Data excerpts:
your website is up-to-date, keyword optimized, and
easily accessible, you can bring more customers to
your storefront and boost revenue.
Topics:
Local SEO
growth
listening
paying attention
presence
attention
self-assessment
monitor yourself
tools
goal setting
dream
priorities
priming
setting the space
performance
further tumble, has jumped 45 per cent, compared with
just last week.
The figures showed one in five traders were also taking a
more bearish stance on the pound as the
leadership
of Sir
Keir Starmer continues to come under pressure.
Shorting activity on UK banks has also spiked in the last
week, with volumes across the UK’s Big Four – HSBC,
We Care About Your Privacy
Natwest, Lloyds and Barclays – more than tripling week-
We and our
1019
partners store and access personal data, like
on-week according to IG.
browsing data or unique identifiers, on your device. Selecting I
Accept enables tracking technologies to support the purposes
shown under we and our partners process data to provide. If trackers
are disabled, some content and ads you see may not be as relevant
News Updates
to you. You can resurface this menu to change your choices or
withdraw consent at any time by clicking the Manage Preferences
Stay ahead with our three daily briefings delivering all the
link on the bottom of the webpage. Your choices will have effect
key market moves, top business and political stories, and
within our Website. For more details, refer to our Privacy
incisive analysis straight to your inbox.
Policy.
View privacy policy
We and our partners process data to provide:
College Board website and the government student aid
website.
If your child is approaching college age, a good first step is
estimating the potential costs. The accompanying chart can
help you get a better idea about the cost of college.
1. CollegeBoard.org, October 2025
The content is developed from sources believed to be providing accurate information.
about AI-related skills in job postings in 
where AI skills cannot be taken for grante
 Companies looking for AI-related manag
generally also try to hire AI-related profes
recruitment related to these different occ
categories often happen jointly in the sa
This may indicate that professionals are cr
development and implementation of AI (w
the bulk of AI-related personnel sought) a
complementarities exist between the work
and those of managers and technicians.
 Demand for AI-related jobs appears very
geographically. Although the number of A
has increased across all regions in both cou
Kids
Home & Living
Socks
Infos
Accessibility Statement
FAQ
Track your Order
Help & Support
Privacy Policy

__Assigned task__
Type out every record above once more, exactly.

__Exercise answer__
your website is up-to-date, keyword optimized, and
easily accessible, you can bring more customers to
your storefront and boost revenue.
Topics:
Local SEO
growth
listening
paying attention
presence
attention
self-assessment
monitor yourself
tools
goal setting
dream
priorities
priming
setting the space
performance
further tumble, has jumped 45 per cent, compared with
just last week.
The figures showed one in five traders were also taking a
more bearish stance on the pound as the
leadership
of Sir
Keir Starmer continues to come under pressure.
Shorting activity on UK banks has also spiked in the last
week, with volumes across the UK’s Big Four – HSBC,
We Care About Your Privacy
Natwest, Lloyds and Barclays – more than tripling week-
We and our
1019
partners store and access personal data, like
on-week according to IG.
browsing data or unique identifiers, on your device. Selecting I
Accept enables tracking technologies to support the purposes
shown under we and our partners process data to provide. If trackers
are disabled, some content and ads you see may not be as relevant
News Updates
to you. You can resurface this menu to change your choices or
withdraw consent at any time by clicking the Manage Preferences
Stay ahead with our three daily briefings delivering all the
link on the bottom of the webpage. Your choices will have effect
key market moves, top business and political stories, and
within our Website. For more details, refer to our Privacy
incisive analysis straight to your inbox.
Policy.
View privacy policy
We and our partners process data to provide:
College Board website and the government student aid
website.
If your child is approaching college age, a good first step is
estimating the potential costs. The accompanying chart can
help you get a better idea about the cost of college.
1. CollegeBoard.org, October 2025
The content is developed from sources believed to be providing accurate information.
about AI-related skills in job postings in 
where AI skills cannot be taken for grante
 Companies looking for AI-related manag
generally also try to hire AI-related profes
recruitment related to these different occ
categories often happen jointly in the sa
This may indicate that professionals are cr
development and implementation of AI (w
the bulk of AI-related personnel sought) a
complementarities exist between the work
and those of managers and technicians.
 Demand for AI-related jobs appears very
geographically. Although the number of A
has increased across all regions in both cou
Kids
Home & Living
Socks
Infos
Accessibility Statement
FAQ
Track your Order
Help & Support
Privacy Policy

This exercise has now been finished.